There are a few other important aspects of the 95CI. First, just as for the P value, the sample size greatly affects the "width" of the confidence interval: large studies tend to have narrow confidence intervals whereas small studies have wide ones. Second, if a confidence crosses unity (that is, if the number 1.00 is within the confidence interval), the result might be a chance observation. However, as with P values, a confidence level that "just barely" crosses unity, combined with an elevated risk assessment, suggests that there might truly be a problem.
The final statistical test is that of "Power." Since I have recently commented on this subject in a journal review, let me only briefly present it here.
Power is important in negative studies. That is, if a paper is published suggesting that there is no association between one thing and another, virtually all of the top tier medical journals now require that the authors have performed a Power Analysis. The Power Analysis is a measure of the chance that the authors missed an association that actually was present. In some ways, it is the reverse of a P value and is commonly referred to as the chance of a beta error. Not surprisingly, studies with small sample sizes are much more likely to miss an association than studies with larger sample sizes. Most good investigators will now calculate a Power Analysis before beginning their study to determine the number of subjects they need in order to have a chance to detect a clinically significant difference. Unfortunately, many of the "second tier" and "throw-away" journals publish negative results without requiring a proper Power Analysis. Such articles can lead to a false assumption that a given procedure or treatment has no benefit when in fact it does.
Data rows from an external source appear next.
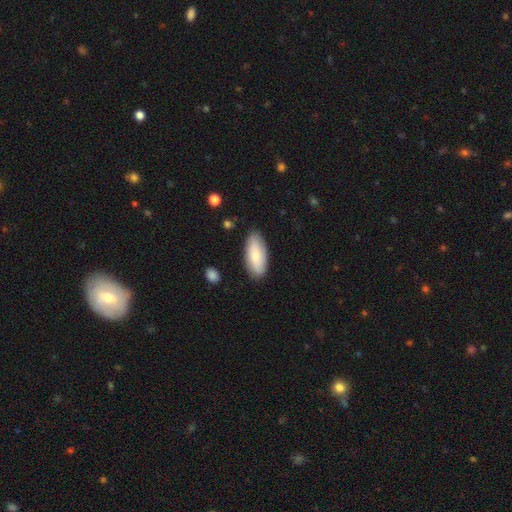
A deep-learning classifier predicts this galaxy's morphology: Smooth or featured?
  - smooth: 75% *
  - featured or disk: 20%
  - star or artifact: 6%
How rounded?
  - in between: 86% *
  - cigar-shaped: 12%
  - round: 2%
Merging?
  - none: 83% *
  - minor disturbance: 13%
  - major disturbance: 3%
  - merger: 2%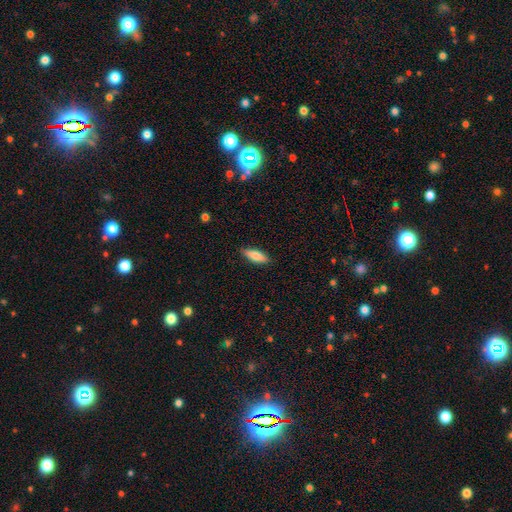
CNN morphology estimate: A smooth galaxy with no disk features (79%) that is in between round and cigar-shaped (57%). Merging: none (87%).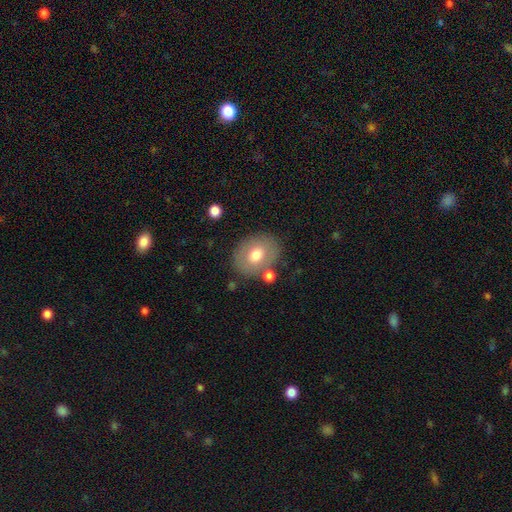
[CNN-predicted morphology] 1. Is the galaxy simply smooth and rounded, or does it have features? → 66% smooth, 26% featured or disk, 8% star or artifact.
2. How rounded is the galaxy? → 55% in between, 44% round, 1% cigar-shaped.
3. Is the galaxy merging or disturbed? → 77% none, 12% minor disturbance, 6% merger, 4% major disturbance.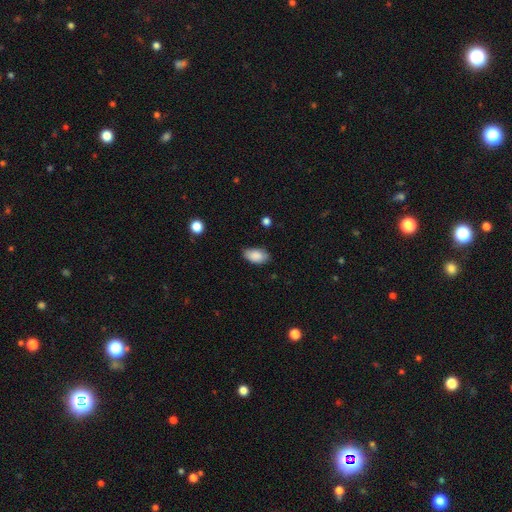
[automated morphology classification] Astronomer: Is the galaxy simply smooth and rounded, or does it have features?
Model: smooth — 88%.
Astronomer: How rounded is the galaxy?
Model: in between — 93%.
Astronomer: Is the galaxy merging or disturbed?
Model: none — 76%.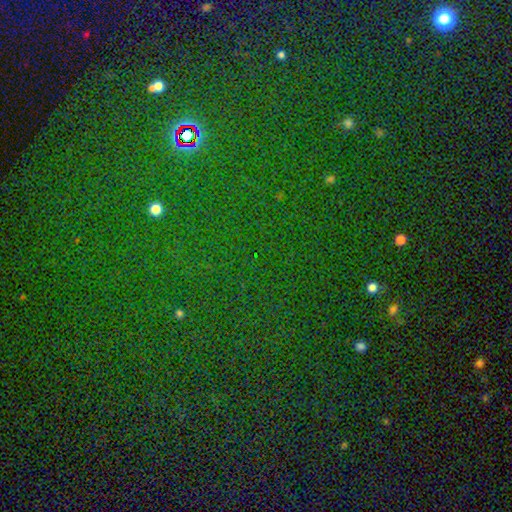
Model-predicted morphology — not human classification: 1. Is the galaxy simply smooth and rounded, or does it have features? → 82% star or artifact, 11% smooth, 7% featured or disk.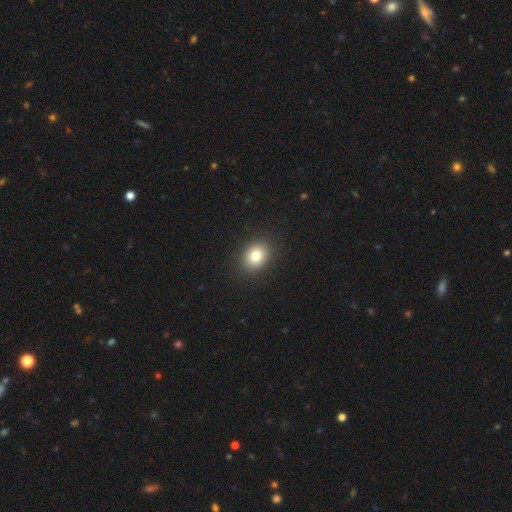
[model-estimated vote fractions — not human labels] Smooth or featured: smooth — 80% (star or artifact — 11%)
How rounded: round — 51% (in between — 48%)
Merging: none — 90% (minor disturbance — 7%)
Finally, it is important for clinicians to remember that no clinical study (indeed, no experiment of any type) can ever lead to a "cause and effect" association. Biostatistics are used to help us determine whether a procedure might cure a given condition, a drug might improve health, or a virus might be associated with a given illness. However, no statistic can tell us whether a given treatment or drug will help an individual patient. It is up to us to determine clinical significance.
1. O’Brien PC, Shampo, MA. Mayo Clin Proc 1981;56:274-276.
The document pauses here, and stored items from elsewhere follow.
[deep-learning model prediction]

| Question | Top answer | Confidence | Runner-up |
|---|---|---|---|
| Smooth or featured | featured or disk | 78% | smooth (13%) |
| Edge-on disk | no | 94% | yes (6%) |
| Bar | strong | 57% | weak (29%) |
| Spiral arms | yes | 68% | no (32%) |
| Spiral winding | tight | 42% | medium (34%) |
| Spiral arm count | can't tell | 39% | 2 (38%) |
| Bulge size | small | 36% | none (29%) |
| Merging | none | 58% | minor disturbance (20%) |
2. O’Brien PC, Shampo MA. Mayo Clin Proc 1981;56: 324-326.
3. Lilienfeld AM, Lilienfeld DE. Foundations of Epidemiology. 2nd ed. New York, NY: Oxford University Press; 1980.
4. Colton T. Statistics in Medicine. Boston, MA: Little Brown, and Company; 1974.
A researcher has performed a study on the effectiveness of a new drug that is used to prevent premature labor. The article reports that the study did not show a statistically significant benefit of the drug since the P value was 0.07. Which of the following statements regarding this study is most correct?
a. The new drug is not clinically useful for the prevention of premature labor.
b. If the investigators had used more study subjects, the results would have been significant.
c. The drug might be useful for preventing premature labor and should be studied further.
d. Only 7% of the study subjects showed a response to the drug.